Fine di una caccia decennale?
È «il Sacro Graal della cosmologia», quello che il bosone è stato per la teoria di Higgs: le onde gravitazionali, increspature nello spazio-tempo causate da fenomeni particolarmente energetici, sono state previste dal modello di Albert Einstein nella sua teoria sulla relatività generale elaborata e pubblicata nel 1916: eppure, a quasi un secolo di distanza da allora, nessuna traccia diretta era stata rilevata della loro esistenza. Almeno fino ad ora, il che giustifica il sensazionalismo e l'entusiasmo degli esperti del Centro di Astrofisica Harvard-Smithsonian, i quali hanno da poco rivelato ad una comunità scientifica ormai in trepidante attesa di essere riusciti a captare la prima "eco" del Big Bang di 14 miliardi di anni fa: un risultato reso possibile grazie all'esperimento BICEP (Background Imaging of Cosmic Extragalactic Polarization) e al suo radiotelescopio posto in Antartide, presso la base permanente Amundsen–Scott del Polo Sud. Puntando "l'occhio" verso una porzione di cielo conosciuta come «buco nero del sud», dove relativamente poco materiale extragalattico può interferire, BICEP è riuscito laddove nessuno era mai arrivato. Come? Studiando la radiazione cosmica di fondo, ossia il residuo raffreddato dell'energia rilasciata dal Big Bang risalente a 380.000 anni dopo lo scoppio (la cui scoperta fruttò un Nobel a Arno Penzias e Robert Woodrow Wilson nel 1978).

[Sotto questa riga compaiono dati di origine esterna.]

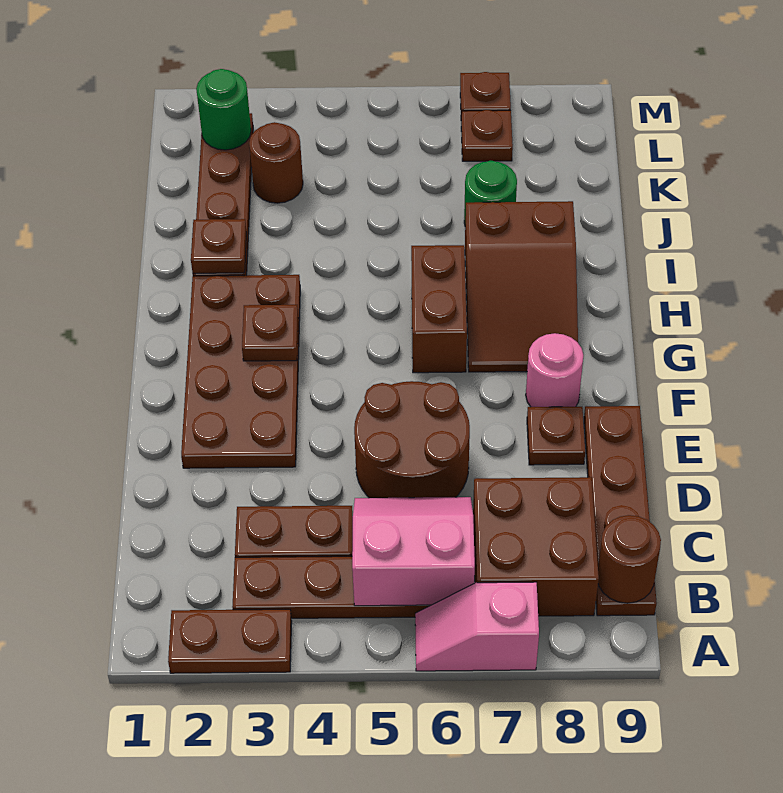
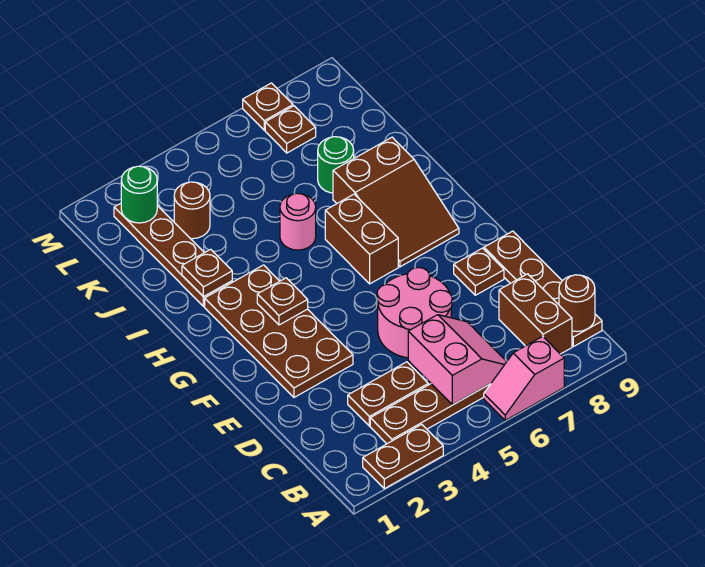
pink slope B5:C6 level 2 top B -> pink slope B5:C6 level 2 top 5
brown brick B7:C8 level 1 -> brown brick B8:C8 level 1
brown round brick D5:E6 level 1 -> pink round brick D5:E6 level 1
pink round brick F8 level 1 -> pink round brick I5 level 1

«I primi tremori del Big Bang» costituiscono la fondamentale conferma di un elemento relativo alla teoria di Einstein che non era stato ancora suscettibile di verifica: ecco perché la loro rilevazione potrebbe costituire una nuova chiave importantissima per la comprensione della nascita del nostro universo. Essi infatti sarebbero stati originati dall'espansione dell'Universo, avvenuta una frazione di secondo (10 elevato alla meno 34, difficile anche da scrivere per esteso!) dopo l'esplosione e in maniera esponenziale: tale fase, denominata inflazione cosmica, sarebbe stata accompagnata, appunto, dall'emissione di onde gravitazionali primordiali delle quali, adesso, la scienza pare avere prova quasi certa dopo una ricerca che, per decenni, è stato il centro dell'attenzione dei fisici. Ma, c'è da giurarci, questa rivelazione sarà solo l'inizio: i due scienziati a capo del gruppo di ricerca, John Kovac e Chao-Lin Kuo, sanno infatti di aver conseguito «uno dei più importanti traguardi della cosmologia odierna», mutando un'ipotesi, quella dell'inflazione cosmica, in una teoria verificata in maniera sperimentale.